[0.5] - VAEs & GANs

Colab: exercises | solutions

Please send any problems / bugs on the #errata channel in the Slack group, and ask any questions on the dedicated channels for this chapter of material.

If you want to change to dark mode, you can do this by clicking the three horizontal lines in the top-right, then navigating to Settings → Theme.

Links to all other chapters: (0) Fundamentals, (1) Transformer Interpretability, (2) RL.

Introduction

Today, we're studying two important classes of generative image models: Generative Adversarial Networks (GANs) and Variational Autoencoders (VAEs). Although these generally aren't SOTA any more (thanks in part to the rise of diffusion models), there are some deep conceptual insights which can be gleaned from studying these models (VAEs in particular) which help lay the groundwork for more advanced models.

These exercises will also hopefully bring much of this chapter full-circle:

We'll cover transposed convolutions, which will serve as a refresher on some of the ideas behind convolutions (day 2: CNNs & ResNets)
We'll be assembling NNet architectures from scratch, like in the ResNets exercises (day 2: CNNs & ResNets)
We'll work with different loss functions, and think intuitively about what it means to optimize them (day 3: Optimization & Hyperparameters)
We'll be working with wandb, and will learn how to log outputs produced by our models (day 3: Optimization & Hyperparameters)
We'll have to think carefully about how gradient propagation works between different parts of our model (day 4: Backpropagation)

Note, many of today's exercises (especially those involving building models & writing forward pass functions) don't have as rigorous unit tests as previous days of content. Part of this is because the design spec for these models is less strict (we're not copying over weights from a pretrained model like last time, all that matters is that our model actually trains correctly, and so small changes to the solution architecture can sometimes be allowed). However, another part is that we're trying to move participants away from being too reliant on unit tests, and towards being able to independently reason through exercises or replications given just a description of the task or a paper implementation to follow. This is an invaluable skill to develop for any aspiring ML practitioner!

--- --- ---

* **To-do list**
**1.** Recast the records between the lines holding "common name: Common lilac" and "family: Equisetaceae", inclusive, as a two-column CSV with the header row field,entry. Give one row per line, with the field name and its value each in a double-quoted cell and any line breaks replaced by spaces.
**2.** Continue the course introduction on VAEs and GANs from the point at which it stops.
The text and the records come from unrelated sources.

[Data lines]
--- --- ---

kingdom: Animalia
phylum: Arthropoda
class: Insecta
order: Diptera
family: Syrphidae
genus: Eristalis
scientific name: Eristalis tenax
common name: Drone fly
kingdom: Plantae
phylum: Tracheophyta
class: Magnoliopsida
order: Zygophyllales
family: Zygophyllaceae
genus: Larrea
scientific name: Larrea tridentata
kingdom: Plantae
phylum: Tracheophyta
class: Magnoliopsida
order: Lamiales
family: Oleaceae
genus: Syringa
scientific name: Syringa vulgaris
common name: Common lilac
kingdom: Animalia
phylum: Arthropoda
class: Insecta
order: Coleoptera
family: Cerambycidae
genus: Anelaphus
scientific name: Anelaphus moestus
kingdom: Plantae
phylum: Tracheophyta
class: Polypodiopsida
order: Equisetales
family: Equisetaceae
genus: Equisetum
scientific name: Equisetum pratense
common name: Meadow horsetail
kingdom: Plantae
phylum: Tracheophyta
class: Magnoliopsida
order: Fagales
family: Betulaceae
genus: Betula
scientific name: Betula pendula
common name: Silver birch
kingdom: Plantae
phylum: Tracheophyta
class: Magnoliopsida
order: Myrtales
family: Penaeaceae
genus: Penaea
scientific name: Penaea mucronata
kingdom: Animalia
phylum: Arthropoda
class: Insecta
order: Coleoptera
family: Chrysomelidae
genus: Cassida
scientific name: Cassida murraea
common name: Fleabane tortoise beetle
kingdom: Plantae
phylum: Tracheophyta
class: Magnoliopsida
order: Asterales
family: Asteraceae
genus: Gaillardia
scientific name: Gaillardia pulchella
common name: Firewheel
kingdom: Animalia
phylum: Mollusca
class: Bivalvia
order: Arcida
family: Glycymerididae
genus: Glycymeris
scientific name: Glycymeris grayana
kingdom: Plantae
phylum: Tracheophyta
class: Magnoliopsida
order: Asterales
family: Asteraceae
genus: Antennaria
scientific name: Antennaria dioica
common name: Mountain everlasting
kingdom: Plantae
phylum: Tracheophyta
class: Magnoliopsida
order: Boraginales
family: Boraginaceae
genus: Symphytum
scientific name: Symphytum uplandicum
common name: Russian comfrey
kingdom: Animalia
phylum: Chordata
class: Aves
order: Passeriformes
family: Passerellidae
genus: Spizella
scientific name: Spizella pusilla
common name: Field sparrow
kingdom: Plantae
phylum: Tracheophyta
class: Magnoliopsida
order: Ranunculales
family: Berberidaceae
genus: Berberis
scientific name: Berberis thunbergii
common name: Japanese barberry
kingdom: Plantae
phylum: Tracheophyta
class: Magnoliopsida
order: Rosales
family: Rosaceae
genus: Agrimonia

--- --- ---

* **Answers to the problems**
**1.**
field,entry
"common name:","Common lilac"
"kingdom:","Animalia"
"phylum:","Arthropoda"
"class:","Insecta"
"order:","Coleoptera"
"family:","Cerambycidae"
"genus:","Anelaphus"
"scientific name:","Anelaphus moestus"
"kingdom:","Plantae"
"phylum:","Tracheophyta"
"class:","Polypodiopsida"
"order:","Equisetales"
"family:","Equisetaceae"

**2.**
For a lecture on the material today, which provides some high-level understanding before you dive into the material, watch the video below:

Content & Learning Objectives

1️⃣ Autoencoders & VAEs

Autoencoders are a relatively simple architecture, at least compared to GANs: you learn a compressed representation of your data (mainly using linear layers and convolutions), then reconstruct it back into an image (with linear layers and transposed convolutions).

Although autoencoders can learn some interesting low-dimensional representations, they are less good for generating images because their latent spaces aren't generally meaningful. This leads to VAEs, which solve this problem by having their encoders map to a distribution over latent vectors, rather than a single latent vector. This incentivises the latent space to be more meaningful, and we can more easily generate images from sample vectors in this space.

We start with some reading material on autoencoders and transposed convolutions (which are often used in parallel with convolutions, to take a latent space and map it back into a full-size image). Then, we actually implement and train VAEs to generate MNIST images, as well as a do a bit of exploring our our autoencoders' latent spaces.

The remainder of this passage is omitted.